Моя первая поездка в Париж, к счастью, не привела к затмению разума, но я помню, какое потрясение пережил, открыв, что КГБ творчески развивает рекомендации Достоевского, задолго до того предвосхитившего идею о том, что русских людей надо делить на пятерки. По столице Франции мы ходили, разбившись на мелкие группки, и все время держали друг друга в зоне видимости, чтобы никто не отскочил в сторону и не совершил чего-нибудь предосудительного, идущего вразрез с высокой социалистической моралью. Нас предупредили: самое страшное, если незнакомцы попытаются заговорить с вами по-русски. Значит, точно провокаторы, предатели Родины или вражеские агенты. Контакты с этими персонажами были категорически запрещены, они считались смертельно опасными для советского человека. Слово за слово, а потом попросят продать план секретного завода, начнут с невинным видом выпытывать другие государственные тайны или вовсе предложат променять любимое Бибирево на какой-нибудь чуждый Монпарнас. Однажды в районе Елисейских Полей к группе музыкантов из «Ленкома» подошел гражданин и, поглядывая в сторону, негромко задал вопрос: «Товарищи, дубленками не интересуетесь? Как землякам могу предложить по низкой цене». Идейно закаленные гитаристы и барабанщик сразу смекнули: начинается! Не говоря ни слова, они с такой скоростью рванули по этим самым Champs-Elysees, что только пятки засверкали! Впереди всех несся наш старейшина Василий Калинович Шкиль. Позже он признавался, что не ожидал от себя подобной прыти...

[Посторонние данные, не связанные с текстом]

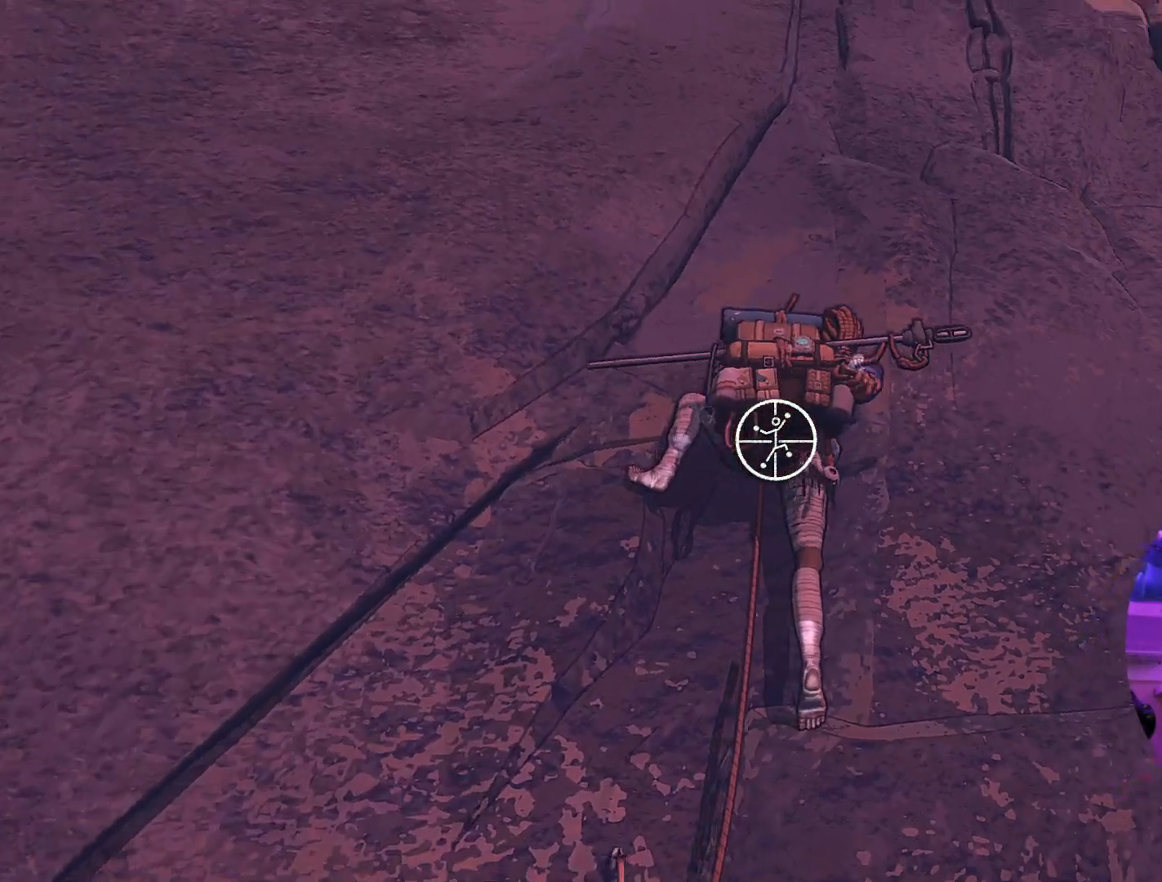
{"dt_ms": 500, "buttons": ["R1"], "left_stick": "center", "right_stick": "down", "events": [[167, "right_stick", "center"], [433, "right_stick", "down"]]}
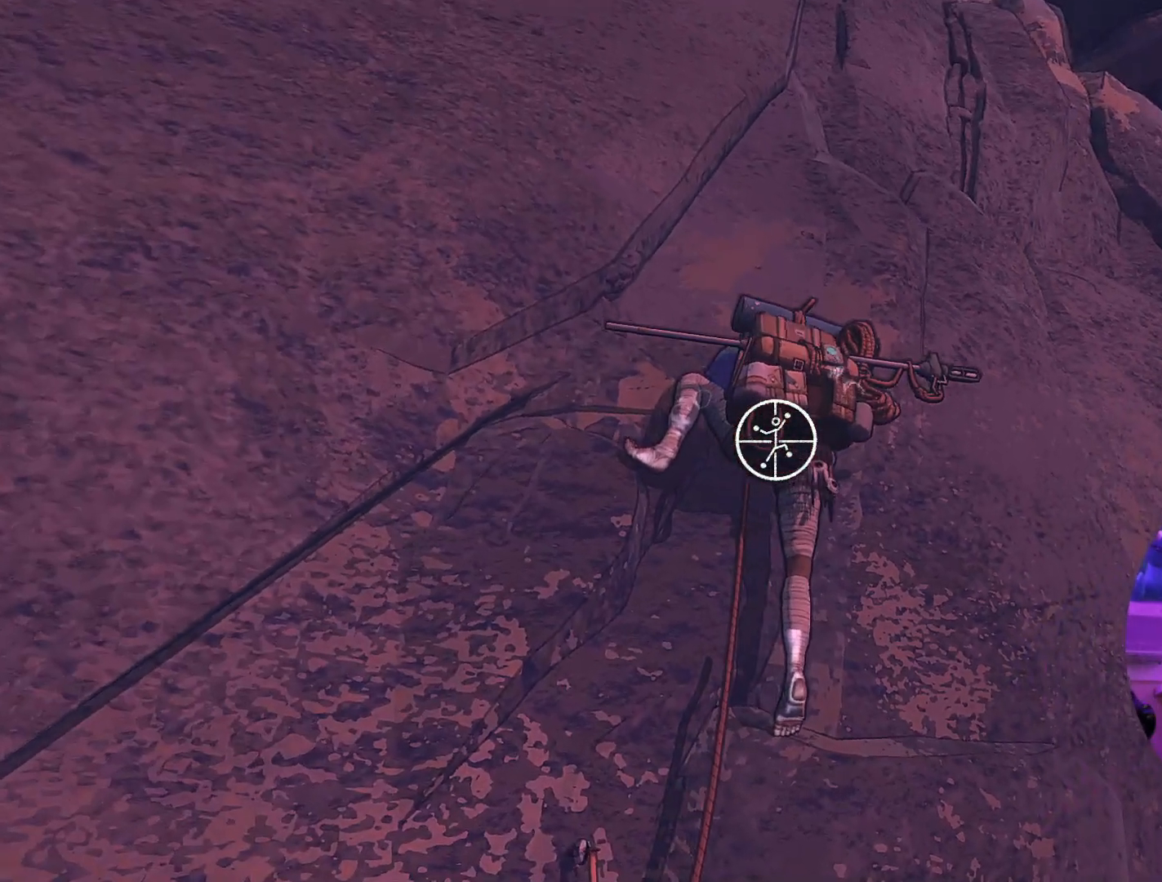
{"dt_ms": 500, "buttons": ["R1"], "left_stick": "center", "right_stick": "up", "events": [[217, "right_stick", "center"], [233, "R2", "down"], [433, "right_stick", "up"], [450, "R2", "up"]]}
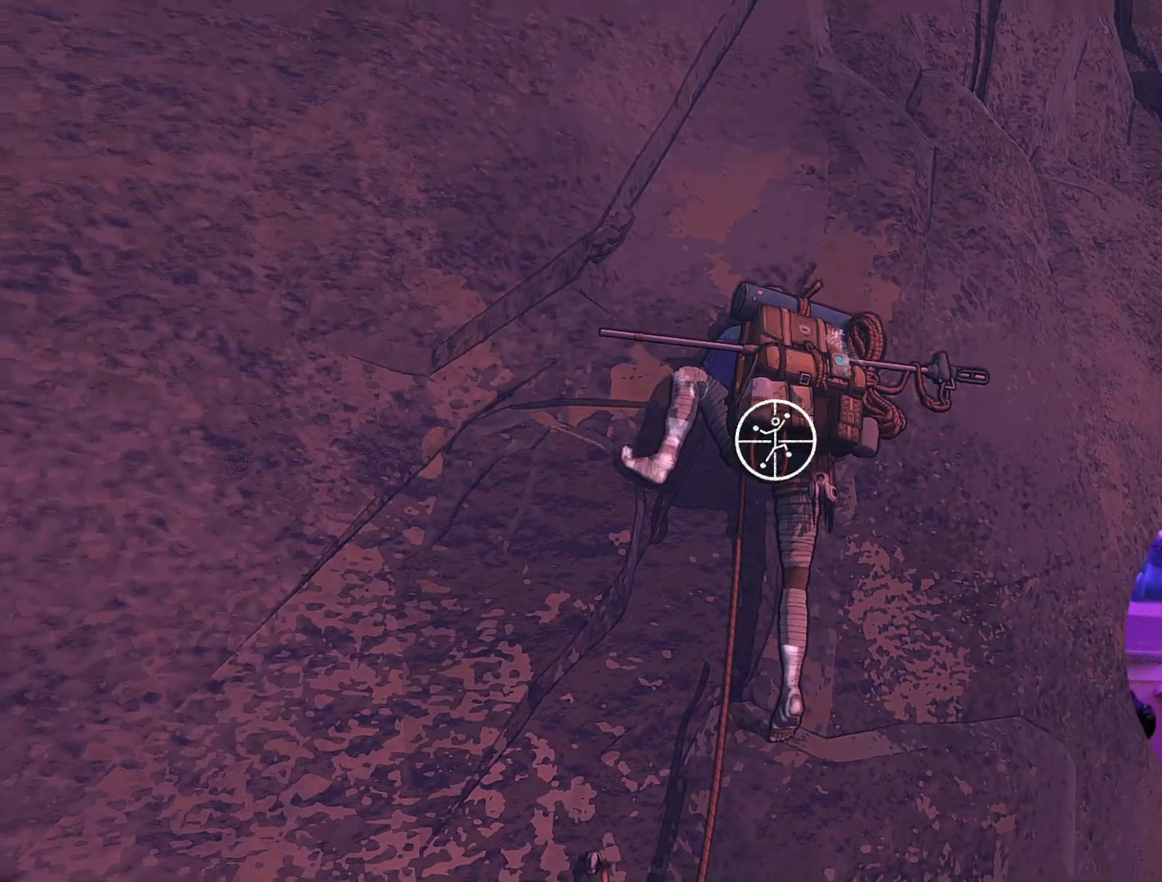
{"dt_ms": 500, "buttons": ["R1"], "left_stick": "center", "right_stick": "up", "events": [[117, "right_stick", "up-left"], [383, "right_stick", "up"]]}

Но мы все-таки оказались во Франции в начале восьмидесятых годов, когда железный занавес уже заметно покрылся ржавчиной, а, например, артисты Большого попали в Париж, если не ошибаюсь, в 54-м году. Они были первопроходцами, которым всегда труднее. Засланный казачок настиг их в Лувре у «Джоконды», попытался заговорить и разделить восхищение картиной великого Леонардо. Пришлось нашим звездам балета позорно бежать прямо из музея...


— Тем не менее сомневаюсь, что и в 83-м поездка на русское кладбище входила в культурную программу.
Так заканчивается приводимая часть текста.